29. The device of claim 28, wherein

when the object is detected as being less than a third predetermined distance from the detection surface, the transmission speed is renewed at a higher constant speed than a constant speed prior to being stopped.

30. The device of claim 1, further comprising:

a display; and

a storage device that has video stored therein, wherein

said controller adjusts a playback speed of said video based on a distance of the object to the detection surface.

31. An input control method comprising:

detecting with a detector a presence of an object that is within a first predetermined distance of a detection surface;

executing with a controller a first processing operation when the detector detects the object being within the first predetermined distance;

detecting with the detector a second predetermined distance of the object to the detection surface; and

executing a related second processing operation when the detector detects the object being within the second predetermined distance.

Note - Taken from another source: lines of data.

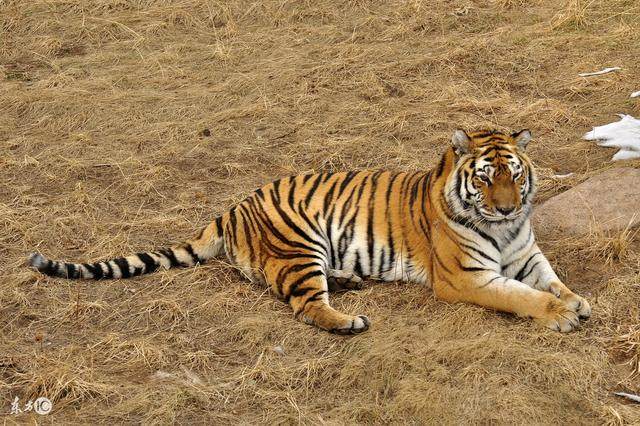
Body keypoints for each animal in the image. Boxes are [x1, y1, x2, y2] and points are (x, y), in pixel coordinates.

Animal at [30, 128, 592, 334]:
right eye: (484, 178)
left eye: (514, 174)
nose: (506, 208)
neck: (505, 231)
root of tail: (233, 208)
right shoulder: (467, 277)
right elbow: (522, 296)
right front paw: (561, 315)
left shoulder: (527, 255)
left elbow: (552, 280)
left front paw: (577, 300)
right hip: (300, 245)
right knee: (304, 305)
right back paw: (348, 320)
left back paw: (350, 283)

32. A non-transitory computer readable storage device having instructions stored therein that when executed by a processing circuit perform an input control method comprising:

detecting a presence of an object that is within a first predetermined distance of a detection surface;

executing with the processing circuit a first processing operation when the detector detects the object being within the first predetermined distance;

detecting a second predetermined distance of the object to the detection surface; and

executing a related second processing operation when the detector detects the object being within the second predetermined distance.